Emily Blackwell (October 8, 1826 – September 7, 1910) was the second woman to earn a medical degree at what is now Case Western Reserve University, and the third woman (after Elizabeth Blackwell and Lydia Folger Fowler) to earn a medical degree in the United States.

Biography

Blackwell was born on October 8, 1826 in Bristol, England. In 1832 the family immigrated to the US, and in 1837 settled near Cincinnati, Ohio. Inspired by the example of her older sister, Elizabeth, she studied medicine, earning her degree in 1854. In 1857 the Blackwell sisters and Marie Zakrzewska established the New York Infirmary for Indigent Women and Children. From the beginning Emily took responsibility for management of the infirmary and in large part for the raising of funds. For the next forty years she managed the infirmary, overseeing surgery, nursing, and bookkeeping. Blackwell traveled to Albany to convince the legislature to provide the hospital with funds that would ensure long-term financial stability. She transformed an institution housed in a rented, sixteen-room house into a fully fledged hospital. By 1874 the infirmary served over 7,000 patients annually.

During the American Civil War Blackwell helped organize the Women's Central Association of Relief, which selected and trained nurses for service in the war. Emily and Elizabeth Blackwell and Mary Livermore also played an important role in the development of the United States Sanitary Commission.

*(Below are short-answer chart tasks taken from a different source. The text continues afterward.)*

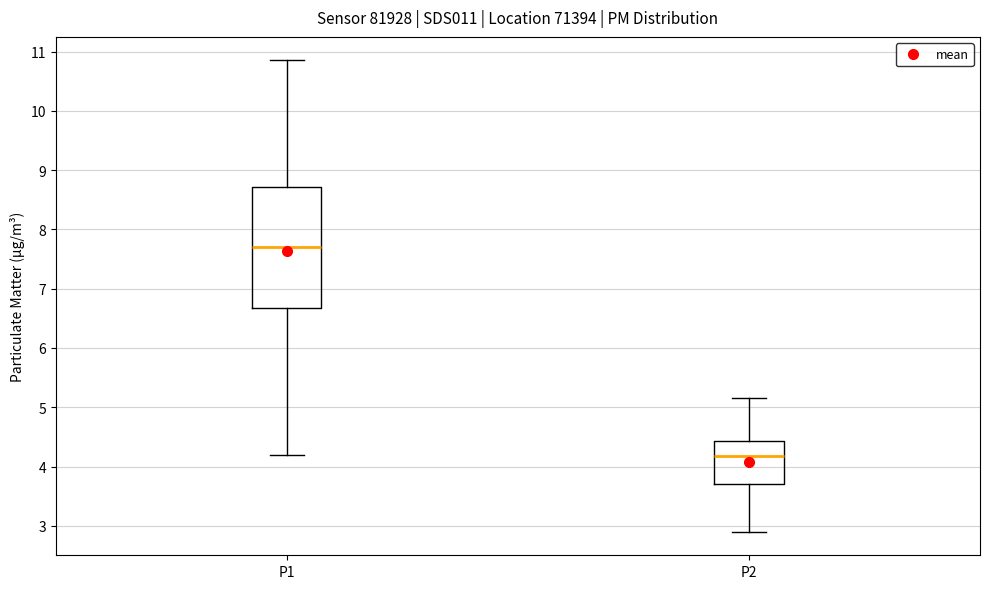

Reading left to right, read every box against the y-axis: the position of its median line, the range the box covers, and the ends of its whiskers. The values are not printed on the chart, so give them approximately, as read against the axis.

P1: median 7.7, box 6.7 to 8.7, whiskers 4.2 to 10.9
P2: median 4.2, box 3.7 to 4.4, whiskers 2.9 to 5.2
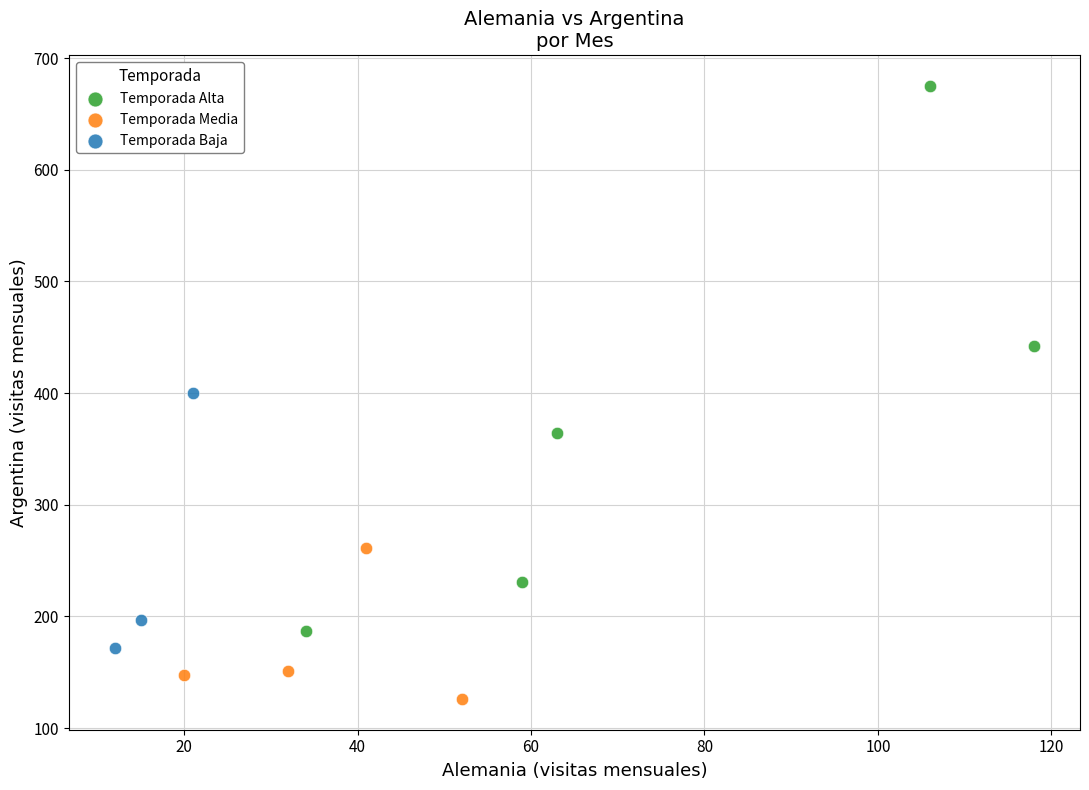

Which series has the widest spread of Y values?

Temporada Alta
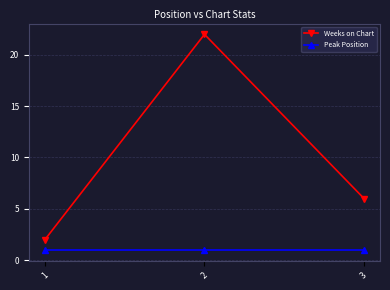

The Weeks on Chart series shows 1 at 1. True or false?

False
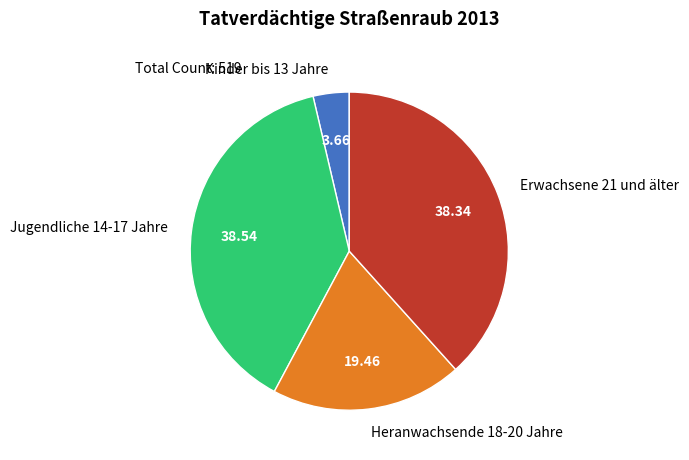

Combined, do Erwachsene 21 und älter and Kinder bis 13 Jahre account for over 50%?

No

After the war, in 1868 the Blackwell sisters established the Women's Medical College in New York City. Emily became professor of obstetrics and, in 1869, when Elizabeth moved to London to help form the London School of Medicine for Women, became dean of the college. In 1876 it became a three-year institution, and in 1893 it became a four-year college, ahead of much of the profession. By 1899 the college had trained 364 women doctors.

From 1883, Blackwell lived with her partner Elizabeth Cushier, who also served as a doctor at the infirmary. Blackwell and Cushier retired at the turn of the century. After traveling abroad for a year and a half, they spent the next winters at their home in Montclair, New Jersey and summers in Maine. Blackwell died on September 7, 1910 in York Cliffs, Maine, a few months after her sister Elizabeth's death in England.

Legacy

Blackwell was denied admission to study medicine at the Geneva Medical College in Geneva, New York, from which her older sister had graduated. After being rejected by several other schools, she was finally accepted in 1853 by Rush Medical College in Chicago. However, in 1853, when male students complained about having to study with a woman, the Illinois Medical Society vetoed her admission. She was accepted by the Western Reserve University (now Case Western Reserve University) in Cleveland, Ohio, and earned her M.D. degree in 1854. She subsequently pursued further studies in Edinburgh under Sir James Young Simpson, in London under Dr. William Jenner, and in Paris, Berlin, and Dresden.

The Woman's Medical College of the New York Infirmary. [Announcement, 1868–69].

At Western Reserve University, the medical education of men began at the urging of reform-minded Dean John Delamater, who was backed by the Ohio Female Medical Education Society, formed in 1852 to provide moral and financial support for the women medical students. Despite their efforts, the Western Reserve faculty voted to put an end to Delamater's policies in 1856, finding it "inexpedient" to continue admitting women. (The American Medical Association also adopted a report in 1856 advising against coeducation in medicine.) Western Reserve resumed admitting women in 1879, but did so only sporadically for five years. Admission of women at Western Reserve recommenced on a continuous basis in 1918.